Your model callback should accept an input, and optionally turns and thread_id. It should return a Turn object.

Simulate turns

Use deepeval's ConversationSimulator to simulate turns using goldens in your dataset:

main.py
from deepeval.conversation_simulator import ConversationSimulator

simulator = ConversationSimulator(model_callback=chatbot_callback)
conversational_test_cases = simulator.simulate(goldens=dataset.goldens, max_turns=10)

Here, we only have 1 test case, but in reality you'll want to simulate from at least 20 goldens.

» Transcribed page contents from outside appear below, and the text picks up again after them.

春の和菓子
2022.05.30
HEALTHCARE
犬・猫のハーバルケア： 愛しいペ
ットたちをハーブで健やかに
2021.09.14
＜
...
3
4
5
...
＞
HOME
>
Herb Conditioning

Click to view an example simulated test case

Your generated test cases should be populated with simulated Turns, along with the scenario, expected_outcome, and user_description from the conversation golden.

ConversationalTestCase(
scenario="Andy Byron wants to purchase a VIP ticket to a Coldplay concert.",
expected_outcome="Successful purchase of a ticket.",
user_description="Andy Byron is the CEO of Astronomer.",
turns=[
Turn(role="user", content="Hello, how are you?"),
Turn(role="assistant", content="I'm doing well, thank you!"),
Turn(role="user", content="How can I help you today?"),
Turn(role="assistant", content="I'd like to buy a ticket to a Coldplay concert."),
]
)

Run an evaluation

Run an evaluation like how you learnt in the previous section:

main.py
from deepeval.metrics import TurnRelevancyMetric
from deepeval import evaluate
...

evaluate(conversational_test_cases, metrics=[TurnRelevancyMetric()])

✅ Done. You've successfully learnt how to benchmark your chatbot.

Next Steps

Now that you have run your first chatbot evals, you should:

  1. Customize your metrics: Update the list of metrics based on your use case.
  2. Setup tracing: It helps you log multi-turn interactions in production.
  3. Enable evals in production: Monitor performance over time using the metircs you've defined on Confident AI.

You'll be able to analyze performance over time on threads this way, and add them back to your evals dataset for further evaluation.